Uso de la raya o guion: Si hay diálogos o palabras compuestas que requieran el uso de la raya o el guion, revisar que todos los diálogos estén bien colocados y diferenciados del resto del texto. 

 

Comillas: Signos muy especiales y que realzan el significado de las palabras con ironía o picardía, como haciendo un guiño al lector. Se usan para transcribir citas cortas y para marcar los pensamientos del personaje.

 

Acentuación: una lectura atenta podrá detectar cuándo nos comimos alguna tilde sin querer. Busquemos información para conocer las reglas o ante la duda puntual y así evitaremos estos errores.

 

Párrafos: Aire entre párrafos. Leer un bloque de letras es incómodo y hasta perjudicial para la vista; tampoco atrae al lector. Tratemos de que los párrafos estén bien diferenciados con un espacio entre ellos o con una sangría (no sangría y espacio –un enter en medio– por favor, elijamos una cosa u otra). Que tengan más o menos la misma cantidad de líneas sería para obsesivos, pero queda muy bien a la estructura del texto.

 

Estructura y jerarquización: La información que pondremos en primer, segundo o tercer lugar es fundamental a la hora de organizar el texto, eso es jerarquizarla. Ahora, no solo sirve para los trabajos académicos o artículos, sino para analizar nuestra intención al contar una historia, qué vamos a revelar y qué queremos reservar para el final.

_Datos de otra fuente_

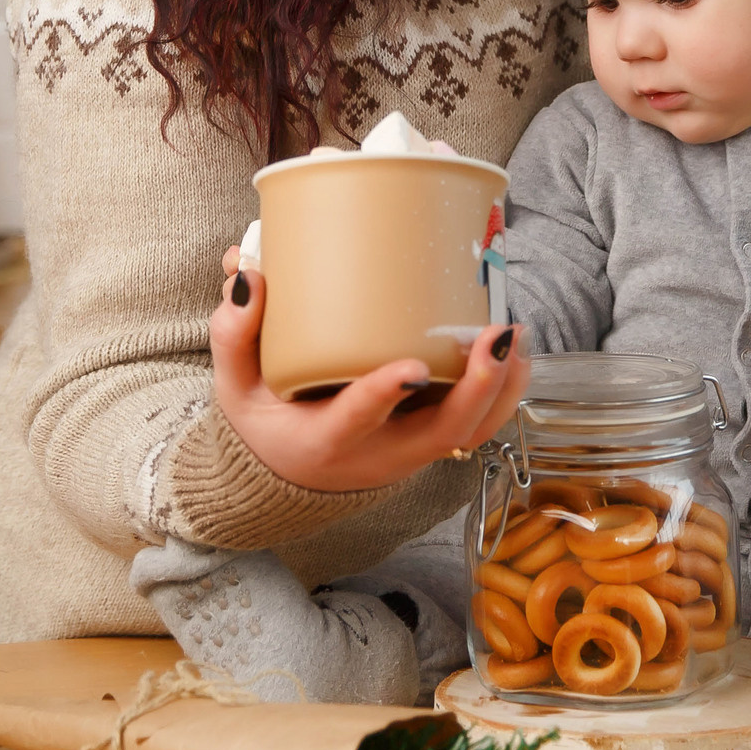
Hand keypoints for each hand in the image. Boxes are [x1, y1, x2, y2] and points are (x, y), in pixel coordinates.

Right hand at [208, 244, 526, 492]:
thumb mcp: (237, 389)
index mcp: (326, 440)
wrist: (291, 477)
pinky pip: (479, 424)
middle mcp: (380, 454)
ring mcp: (414, 452)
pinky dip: (503, 390)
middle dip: (478, 387)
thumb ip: (234, 334)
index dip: (385, 393)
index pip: (358, 419)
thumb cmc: (267, 423)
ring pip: (474, 430)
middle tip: (496, 335)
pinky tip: (516, 348)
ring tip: (516, 331)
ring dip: (504, 386)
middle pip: (443, 432)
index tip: (413, 365)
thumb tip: (247, 272)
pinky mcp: (433, 441)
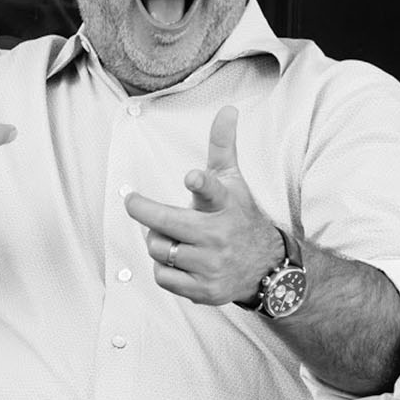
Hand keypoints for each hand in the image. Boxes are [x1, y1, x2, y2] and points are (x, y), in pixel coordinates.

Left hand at [123, 105, 283, 305]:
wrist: (266, 268)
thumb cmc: (239, 217)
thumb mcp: (234, 182)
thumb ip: (222, 147)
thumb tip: (228, 109)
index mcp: (226, 205)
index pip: (214, 191)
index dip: (201, 184)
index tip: (190, 177)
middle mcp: (219, 235)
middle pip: (165, 223)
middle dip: (143, 211)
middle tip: (132, 201)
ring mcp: (212, 264)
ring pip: (157, 248)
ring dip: (157, 241)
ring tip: (173, 237)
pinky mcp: (204, 290)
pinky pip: (161, 276)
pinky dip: (163, 268)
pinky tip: (179, 261)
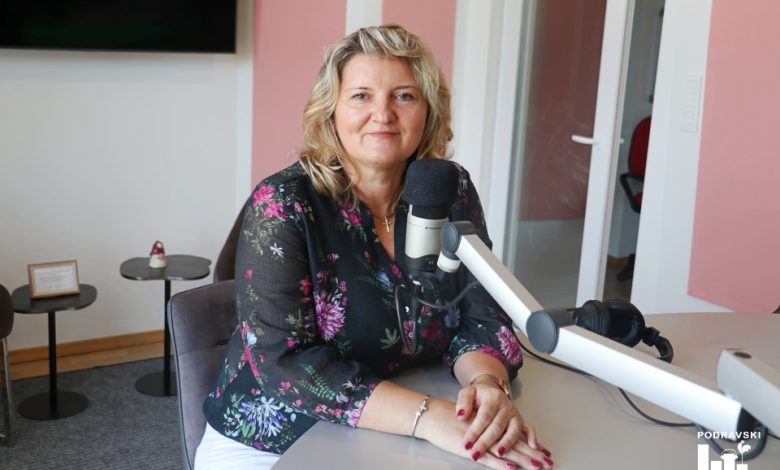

La estructura y esqueleto de un escrito depende de qué género vamos a utilizar, aunque a veces parezca una tarea aburrida es parte imprescindible del proceso.

 

Notas y bibliografía: Busquemos la información adecuada (Normas APA, por ejemplo) para colocar las notas al pie y elaborar la bibliografía de acuerdo a las normas. Al final les dejo una lista de fuentes de consulta para que se las guarden en favoritos.

 

Pautas actitudinales

 

Dejar reposar el escrito.

 

Lectura general en voz alta para captar el ritmo y musicalidad del texto.

 

Lectura detenida: verbos y sujetos y que concuerden entre sí.

 

Lector beta: Sé que da miedo o vergüenza que nos lean, pero busquemos un primer lector (si domina la lengua y la escritura, mejor). Cuando redactamos una historia que nos pertenece o que inventamos y hasta en los trabajos para la facultad perdemos objetividad y el cerebro rellena las frases automáticamente, repone información que quizás no volcamos en el papel o archivo, porque nosotros sabemos de lo que estamos hablando. De ahí que sea imprescindible que nos lea otro, alguien que nos pueda hacer preguntas y, por qué no, sugerir correcciones.

 

Por último, si tu trabajo es para publicar, diría que es obligatorio que busques a un corrector profesional para que todo tu trabajo y esfuerzo se refleje en un texto de calidad, pulido y adecuado de manera integral.

 

Fuentes para consultar: 

Diccionario de la Real Academia

https://www.rae.es/

Diccionario Panhispánico de Dudas 

https://www.rae.es/recursos/diccionarios/dpd

Ortografía de la Lengua Española 

http://aplica.rae.es/orweb/cgi-bin/buscar.cgi

Normas APA para referencias, bibliografía y citas

https://normasapa.com/

García, Negroni. M.M. (2016) Para escribir bien en español: claves para una corrección de estilo. Buenos Aires: Waldhuter.